■ Passage to read ■
+--
I’ll be recording a video soon explaining changes we hope to make to the allfacstaff email list. Now that UCS and VPS are in one department (Computing and Video Production), I can leverage new types of technology (online videos, podcasting, video walkthroughs, …) to help educate and support campus users. This is pretty exciting.

I’ve done hundreds of other things too, but can’t hardly remember any of them. This is the downside of blogging on a friday 😉

Lately, I’ve been…

Lately, I’ve been doing a myriad of diversified tasks. These include: management, project management, development, maintenance, desktop support, mentoring, training, studying, feeling sick, and many other fun activities.

I find that in my new position I get less contact with the ‘end-user’ than I used to, but I also find that I define ‘end-user’ differently. I hope that my todo list begins to shift into a more manageable mess than it is now. Sometimes juggling too many tasks can be hazardous to one’s health.

Today I met with the designers of the Campus Wellness Challenge (located inside the WOUPortal), about changes and future additions. I’m excited not only about their project, but that we can begin to use our Project Management tools/processes to help manage it. It will be a great test run for some new ideas we are implementing.

Evernote

Today I downloaded and installed Evernote. I had been using notepad to track my projects, but was suggested to give Evernote a try.

Strengths:
Evernote can take my many groups of projects/tasks and logically group them together. Those groups can be sorted by name, shortened to see more, etc…

Weaknesses:
I can’t drag and drop the categories to reorganize them. To compensate, I put ordered numbers in front of the categories then sorted by note name to order them as I desired. Still, it is odd that I could not move them up and down or sort, etc…

Not only does the desktop version allow me to stay organized, but with a single click to the Synchronize button I can synchronize my info with the web, allowing me to access the same data from a standard web browser, or via my mobile web browser. Windows-based smartphones and iPhones have a downloadable app for Evernote, but alas my new Blackberry Storm does not quality for either of those groups. However, the mobile site for evernote is sufficient for those rare times I need to browse/edit my tasklist remotely.

The program is cute and fully-featured, but I would prefer to be able to turn off unused features in an effort to conserve space to see each item of each task. As it is there is a list view option so I can view each task above and quickly jump to the details for each task/note. You can tag and search tasks. I think you can also create separate notebooks, which could be helpful if you wanted a personal todo and a work todo (for instance.

I have yet to really play with all the functionality, but am pleased at this early stage.
I’ll report more when I’ve really had the chance to put Evernote through the paces.

I learned something new today…

Lately seems like I learn something new every day. I’ve been spending a LOT of time reading lately. Articles and websites and books and emails and just about everything.

They say the primary difference between you now and 10 years in the future is what you read.
Interesting thought. I’ll philosophize that later.

Sometimes I’m concerned that if I keep reading and learning at this pace one day I’ll have to raise my hand like the kid in that Far Side comic who says “Teacher can I go home? My brain is full.” Well it hasn’t happened yet and I’ve probably still got some time … and space.

Today a grad student came into the office needing some help. They were attempting to extract some data from a website, but the content was being shown by flash. Attempts to print the information were unsuccessful.
After some playing around I tried printing the document (via their interface) to my Adobe PDF creator. This produced a fantastic high-quality result that the student was able to print.

I was extremely pleased that I had not only solved their problem, but had learned something in the process. It gave me a moment to think, which I appreciated.
+--
Reproduce the blog post word for word, starting at "I’ll report more" and ending at "what you read.".

■ Exercise data ■
+--
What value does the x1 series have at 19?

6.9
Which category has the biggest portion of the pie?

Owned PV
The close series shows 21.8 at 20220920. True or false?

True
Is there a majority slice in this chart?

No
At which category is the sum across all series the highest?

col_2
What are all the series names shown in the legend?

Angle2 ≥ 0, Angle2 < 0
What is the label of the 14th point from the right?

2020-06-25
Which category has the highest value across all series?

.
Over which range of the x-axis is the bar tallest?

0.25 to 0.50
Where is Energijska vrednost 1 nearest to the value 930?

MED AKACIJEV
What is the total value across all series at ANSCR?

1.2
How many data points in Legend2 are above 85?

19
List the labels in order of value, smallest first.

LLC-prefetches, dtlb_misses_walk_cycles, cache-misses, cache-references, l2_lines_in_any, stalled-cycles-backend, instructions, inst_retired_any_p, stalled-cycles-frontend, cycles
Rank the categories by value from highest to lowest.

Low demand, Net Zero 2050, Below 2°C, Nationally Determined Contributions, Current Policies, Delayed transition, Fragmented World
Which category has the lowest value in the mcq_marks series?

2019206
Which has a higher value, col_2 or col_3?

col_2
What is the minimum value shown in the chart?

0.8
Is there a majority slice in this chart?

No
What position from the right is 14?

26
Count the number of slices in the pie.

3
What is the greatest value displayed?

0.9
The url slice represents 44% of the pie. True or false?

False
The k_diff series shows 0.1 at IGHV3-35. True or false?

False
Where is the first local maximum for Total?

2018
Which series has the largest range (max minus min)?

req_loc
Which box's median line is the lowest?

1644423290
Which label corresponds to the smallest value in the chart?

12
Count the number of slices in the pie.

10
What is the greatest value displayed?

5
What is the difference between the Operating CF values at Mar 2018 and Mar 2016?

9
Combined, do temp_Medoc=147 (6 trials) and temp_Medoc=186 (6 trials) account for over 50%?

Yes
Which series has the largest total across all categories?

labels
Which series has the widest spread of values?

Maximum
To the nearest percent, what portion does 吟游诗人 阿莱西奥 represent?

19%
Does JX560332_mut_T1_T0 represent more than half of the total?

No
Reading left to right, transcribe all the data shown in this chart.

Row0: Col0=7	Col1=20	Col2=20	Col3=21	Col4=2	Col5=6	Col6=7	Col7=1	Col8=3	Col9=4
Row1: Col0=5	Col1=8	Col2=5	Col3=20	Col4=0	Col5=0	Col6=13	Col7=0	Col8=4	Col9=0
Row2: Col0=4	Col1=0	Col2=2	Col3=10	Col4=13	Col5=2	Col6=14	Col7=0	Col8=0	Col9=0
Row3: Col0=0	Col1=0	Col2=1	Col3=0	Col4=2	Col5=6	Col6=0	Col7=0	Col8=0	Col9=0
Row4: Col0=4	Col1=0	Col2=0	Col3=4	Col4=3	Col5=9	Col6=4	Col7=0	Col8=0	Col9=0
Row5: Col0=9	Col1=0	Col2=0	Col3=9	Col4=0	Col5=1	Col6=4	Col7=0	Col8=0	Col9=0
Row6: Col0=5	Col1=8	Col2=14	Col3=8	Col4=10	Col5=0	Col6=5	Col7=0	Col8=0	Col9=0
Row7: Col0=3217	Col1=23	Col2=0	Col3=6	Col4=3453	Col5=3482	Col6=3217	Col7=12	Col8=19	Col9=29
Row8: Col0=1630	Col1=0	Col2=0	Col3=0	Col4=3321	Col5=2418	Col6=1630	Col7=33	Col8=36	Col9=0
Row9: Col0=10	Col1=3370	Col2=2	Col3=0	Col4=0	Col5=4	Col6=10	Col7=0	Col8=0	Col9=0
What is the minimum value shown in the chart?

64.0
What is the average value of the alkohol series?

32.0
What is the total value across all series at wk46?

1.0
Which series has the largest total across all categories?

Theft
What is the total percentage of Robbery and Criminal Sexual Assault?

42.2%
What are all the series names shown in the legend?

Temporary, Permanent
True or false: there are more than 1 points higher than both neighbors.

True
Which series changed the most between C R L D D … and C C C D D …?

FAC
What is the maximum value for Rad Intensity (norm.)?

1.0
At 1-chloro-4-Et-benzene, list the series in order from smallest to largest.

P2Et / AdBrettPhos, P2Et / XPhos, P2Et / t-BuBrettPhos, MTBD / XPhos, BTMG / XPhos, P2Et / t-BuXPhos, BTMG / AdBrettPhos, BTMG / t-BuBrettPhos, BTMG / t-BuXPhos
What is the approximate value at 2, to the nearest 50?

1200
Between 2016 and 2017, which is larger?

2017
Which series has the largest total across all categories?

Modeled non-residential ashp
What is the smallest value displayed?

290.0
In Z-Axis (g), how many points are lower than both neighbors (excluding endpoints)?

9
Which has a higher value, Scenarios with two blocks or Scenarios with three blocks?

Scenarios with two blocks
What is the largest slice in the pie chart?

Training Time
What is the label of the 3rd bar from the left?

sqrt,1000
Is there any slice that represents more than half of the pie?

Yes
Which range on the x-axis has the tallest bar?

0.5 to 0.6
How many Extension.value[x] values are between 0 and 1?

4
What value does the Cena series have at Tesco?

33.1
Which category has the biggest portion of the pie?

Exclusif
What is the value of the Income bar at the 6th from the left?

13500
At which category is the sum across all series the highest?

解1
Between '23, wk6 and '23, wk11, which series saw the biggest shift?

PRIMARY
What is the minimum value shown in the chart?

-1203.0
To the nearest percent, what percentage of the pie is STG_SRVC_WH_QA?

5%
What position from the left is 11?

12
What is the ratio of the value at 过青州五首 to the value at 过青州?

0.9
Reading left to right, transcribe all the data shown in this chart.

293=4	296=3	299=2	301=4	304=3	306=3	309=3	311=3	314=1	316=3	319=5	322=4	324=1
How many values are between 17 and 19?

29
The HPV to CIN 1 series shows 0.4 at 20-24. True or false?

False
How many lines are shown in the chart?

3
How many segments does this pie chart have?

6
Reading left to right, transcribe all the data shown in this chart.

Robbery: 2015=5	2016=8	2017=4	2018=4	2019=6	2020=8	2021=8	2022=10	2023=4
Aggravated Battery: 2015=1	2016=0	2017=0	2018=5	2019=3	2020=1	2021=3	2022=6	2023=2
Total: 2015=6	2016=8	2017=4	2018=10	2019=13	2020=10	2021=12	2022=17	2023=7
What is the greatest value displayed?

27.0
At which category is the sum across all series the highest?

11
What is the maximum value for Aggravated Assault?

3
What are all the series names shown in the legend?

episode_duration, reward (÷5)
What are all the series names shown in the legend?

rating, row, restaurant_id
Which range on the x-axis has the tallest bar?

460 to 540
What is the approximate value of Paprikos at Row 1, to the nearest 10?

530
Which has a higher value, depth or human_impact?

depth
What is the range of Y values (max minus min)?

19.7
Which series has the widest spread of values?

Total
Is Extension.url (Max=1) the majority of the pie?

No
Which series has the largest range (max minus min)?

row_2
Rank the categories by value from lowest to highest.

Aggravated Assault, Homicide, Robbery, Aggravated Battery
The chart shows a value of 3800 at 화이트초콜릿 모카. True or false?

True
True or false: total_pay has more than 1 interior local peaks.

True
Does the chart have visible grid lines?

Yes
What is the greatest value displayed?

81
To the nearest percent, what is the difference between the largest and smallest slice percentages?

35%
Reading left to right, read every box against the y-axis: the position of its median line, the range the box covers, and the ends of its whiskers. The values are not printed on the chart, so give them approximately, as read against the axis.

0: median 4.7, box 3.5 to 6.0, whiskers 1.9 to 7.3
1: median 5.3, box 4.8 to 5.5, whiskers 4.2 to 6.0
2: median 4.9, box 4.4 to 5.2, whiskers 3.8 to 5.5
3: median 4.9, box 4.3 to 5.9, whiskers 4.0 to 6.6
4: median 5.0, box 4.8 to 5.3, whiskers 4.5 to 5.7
+--
■ Solved exercise ■
I’ll report more when I’ve really had the chance to put Evernote through the paces.

I learned something new today…

Lately seems like I learn something new every day. I’ve been spending a LOT of time reading lately. Articles and websites and books and emails and just about everything.

They say the primary difference between you now and 10 years in the future is what you read.